▶ **Excerpt provided**:
<<<<

How many people claim tax credits?

About 4.5m people – the vast majority of these people (around 4m) have children.

How much does it cost the taxpayer?

The estimation is that they will cost the government £30bn in April 2015/16. That’s around 14 per cent of the £220bn welfare budget, which the Tories have pledged to cut by £12bn.

Who introduced this system?

New Labour. Gordon Brown, when he was Chancellor, developed tax credits in his first term. The system as we know it was established in April 2003.

Why did they do this?

To lift working people out of poverty, and to remove the disincentives to work believed to have been inculcated by welfare. The tax credit system made it more attractive for people depending on benefits to work, and gave those in low-paid jobs a helping hand.

Did it work?

Yes. Tax credits’ biggest achievement was lifting a record number of children out of poverty since the war. The proportion of children living below the poverty line fell from 35 per cent in 1998/9 to 19 per cent in 2012/13.

So what’s the problem?

Well, it’s a bit of a weird system in that it lets companies pay wages that are too low to live on without the state supplementing them. Many also criticise tax credits for allowing the minimum wage – also brought in by New Labour – to stagnate (ie. not keep up with the rate of inflation). David Cameron has called the system of taxing low earners and then handing them some money back via tax credits a “ridiculous merry-go-round”.

>>>>

[Stored data]
<<<<

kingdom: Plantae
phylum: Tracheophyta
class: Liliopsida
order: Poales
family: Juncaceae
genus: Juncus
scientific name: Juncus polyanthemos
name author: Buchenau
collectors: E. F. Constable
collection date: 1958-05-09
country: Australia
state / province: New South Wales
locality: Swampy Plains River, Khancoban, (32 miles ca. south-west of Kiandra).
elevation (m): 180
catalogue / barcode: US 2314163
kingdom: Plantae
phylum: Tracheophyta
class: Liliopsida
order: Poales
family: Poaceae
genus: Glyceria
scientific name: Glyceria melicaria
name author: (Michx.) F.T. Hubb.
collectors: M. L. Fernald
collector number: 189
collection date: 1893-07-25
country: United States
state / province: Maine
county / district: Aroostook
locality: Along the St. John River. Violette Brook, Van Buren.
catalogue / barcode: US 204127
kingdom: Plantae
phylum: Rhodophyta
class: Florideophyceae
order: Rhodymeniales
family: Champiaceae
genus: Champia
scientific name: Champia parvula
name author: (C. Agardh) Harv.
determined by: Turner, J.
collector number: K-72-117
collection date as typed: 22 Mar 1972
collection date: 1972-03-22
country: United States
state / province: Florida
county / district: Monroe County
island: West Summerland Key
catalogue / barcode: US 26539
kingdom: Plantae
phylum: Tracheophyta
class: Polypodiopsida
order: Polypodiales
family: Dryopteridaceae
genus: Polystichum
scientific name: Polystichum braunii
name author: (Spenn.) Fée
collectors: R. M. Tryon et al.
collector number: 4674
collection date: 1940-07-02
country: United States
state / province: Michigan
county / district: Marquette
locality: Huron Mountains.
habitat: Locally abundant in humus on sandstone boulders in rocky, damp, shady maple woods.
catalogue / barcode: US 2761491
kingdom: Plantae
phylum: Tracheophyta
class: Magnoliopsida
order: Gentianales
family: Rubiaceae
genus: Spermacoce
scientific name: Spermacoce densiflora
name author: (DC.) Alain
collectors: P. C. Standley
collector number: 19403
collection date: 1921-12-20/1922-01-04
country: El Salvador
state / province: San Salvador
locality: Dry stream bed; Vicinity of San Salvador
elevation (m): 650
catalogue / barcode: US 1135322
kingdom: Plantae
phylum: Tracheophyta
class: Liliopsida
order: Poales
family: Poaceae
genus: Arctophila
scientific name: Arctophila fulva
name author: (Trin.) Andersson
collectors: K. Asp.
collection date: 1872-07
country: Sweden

>>>>

▶ **Required action 1**:
Check each statement against the tax credits text and say yes or no, quoting the words of the text that settle it: (a) Most people who claim tax credits have children. (b) The tax credit system as we know it was set up in April 2015. (c) By 2012/13, 19 per cent of children lived below the poverty line.
▶ **Required action 2**:
Give a continuation of the tax credits text, starting after its last sentence.
The records were taken from a separate source.

▶ **Expected answer 1**:
(a) Yes: "the vast majority of these people (around 4m) have children."
(b) No: "The system as we know it was established in April 2003."
(c) Yes: "The proportion of children living below the poverty line fell from 35 per cent in 1998/9 to 19 per cent in 2012/13."

▶ **Expected answer 2**:
Then it’s a good thing to scrap them?

It would be fine if all those low earners and families struggling to get by would be given support in place of tax credits – a living wage, for example.

And that’s why the Tories are introducing a living wage...

That’s what they call it. But it’s not. The Chancellor announced in his most recent Budget a new minimum wage of £7.20 an hour for over-25s, rising to £9 by 2020. He called this the “national living wage” – it’s not, because the current living wage (which is calculated by the Living Wage Foundation, and currently non-compulsory) is already £9.15 in London and £7.85 in the rest of the country.

Will people be better off?

No. Quite the reverse. The IFS has said this slightly higher national minimum wage will not compensate working families who will be subjected to tax credit cuts; it is arithmetically impossible. The IFS director, Paul Johnson, commented: “Unequivocally, tax credit recipients in work will be made worse off by the measures in the Budget on average.” It has been calculated that 3.2m low-paid workers will have their pay packets cut by an average of £1,350 a year.

Could the government change its policy to avoid this?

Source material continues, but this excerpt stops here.